800 Milliarden SicherheitspaketEuropa rüstet massiv auf – die Schweiz könnte gleich doppelt profitieren
Die EU verlangt von Staaten, die gemeinsam mit ihr aufrüsten wollen, ein Abkommen zu unterschreiben. Schweizer Sicherheitspolitiker zeigen sich offen dafür: Kritik kommt einzig von der SVP.

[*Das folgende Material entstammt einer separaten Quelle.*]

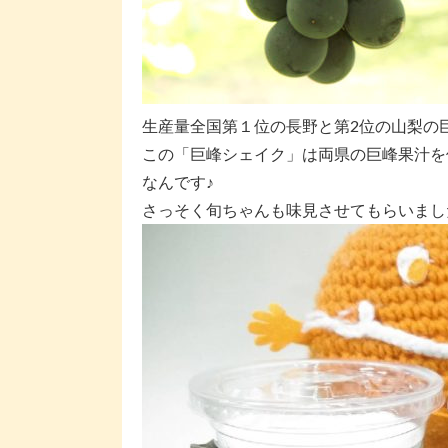
生産量全国第１位の長野と第2位の山梨の巨峰
この「巨峰シェイク」は両県の巨峰果汁を
なんです♪
さっそく旬ちゃんも味見させてもらいました(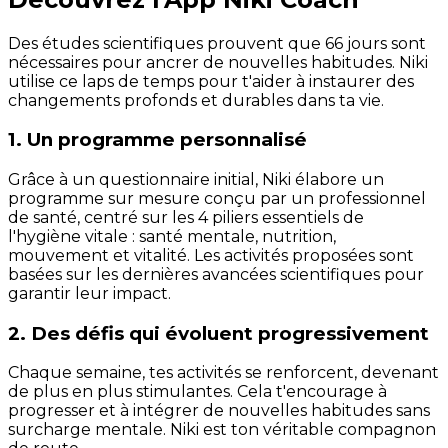
Des études scientifiques prouvent que 66 jours sont
nécessaires pour ancrer de nouvelles habitudes. Niki
utilise ce laps de temps pour t'aider à instaurer des
changements profonds et durables dans ta vie.
1. Un programme personnalisé
Grâce à un questionnaire initial, Niki élabore un
programme sur mesure conçu par un professionnel
de santé, centré sur les 4 piliers essentiels de
l'hygiène vitale : santé mentale, nutrition,
mouvement et vitalité. Les activités proposées sont
basées sur les dernières avancées scientifiques pour
garantir leur impact.
2. Des défis qui évoluent progressivement
Chaque semaine, tes activités se renforcent, devenant
de plus en plus stimulantes. Cela t'encourage à
progresser et à intégrer de nouvelles habitudes sans
surcharge mentale. Niki est ton véritable compagnon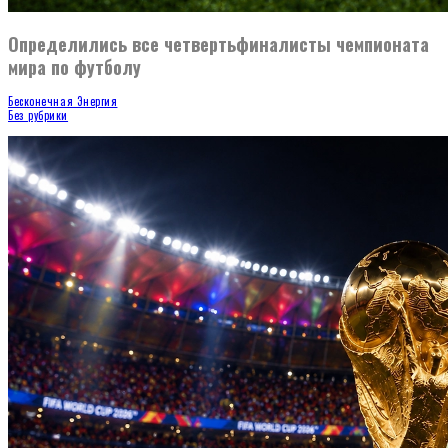
Определились все четвертьфиналисты чемпионата
мира по футболу
Бесконечная Энергия
Без рубрики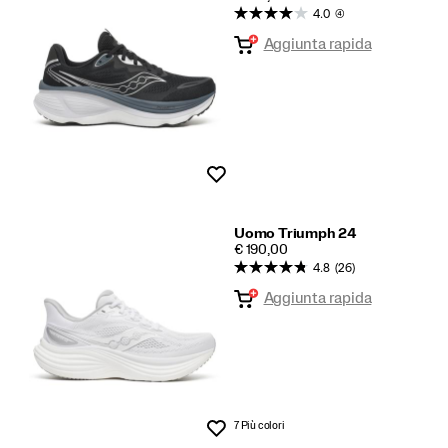
4.0
(4)
Aggiunta rapida
Lista dei desideri
Uomo Triumph 24
PRICE
€ 190,00
4.8
(26)
Aggiunta rapida
7 Più colori
Lista dei desideri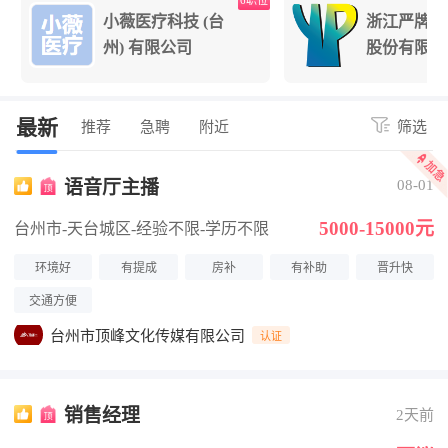
6职位
小薇医疗科技 (台
浙江严牌过滤技
州) 有限公司
股份有限公司
最新
推荐
急聘
附近
筛选
语音厅主播
08-01
5000-15000元
台州市-天台城区
-经验不限
-学历不限
环境好
有提成
房补
有补助
晋升快
交通方便
台州市顶峰文化传媒有限公司
认证
销售经理
2天前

Die Europäische Union (EU) will ihre Verteidigung massiv stärken und plant, dafür 800 Milliarden Euro zu mobilisieren. Das Geld soll durch gelockerte Schuldenregeln und EU-Kredite zusammenkommen. Davon könnte auch die Schweiz profitieren – sowohl als Lieferantin als auch als Bestellerin.
Ein zentraler Vorteil: Wenn die Schweiz gemeinsam mit EU-Staaten Rüstungsgüter einkauft, könnten Mengenrabatte winken und Bestellungen schneller abgewickelt werden. Möglich wäre das jedoch nur mit einem neuen Sicherheits- und Verteidigungsabkommen zwischen der Schweiz und der EU, wie SRF berichtet. Sechs Nicht-EU-Länder haben diesen Vertrag bereits unterschrieben, darunter sind Japan, Norwegen und Albanien. Mit Grossbritannien sei ein Abkommen derzeit in Planung.
Ein solches Abkommen würde nicht nur den Einkauf erleichtern, sondern auch die Beteiligung der Schweizer Rüstungsindustrie an EU-Aufträgen ausweiten. Derzeit darf die Schweiz maximal ein Drittel der Bestellungen abdecken. Mit einem Abkommen könnte dieser Anteil steigen. Politiker erhoffen sich dadurch einen Wachstumsschub für die heimische Rüstungsindustrie.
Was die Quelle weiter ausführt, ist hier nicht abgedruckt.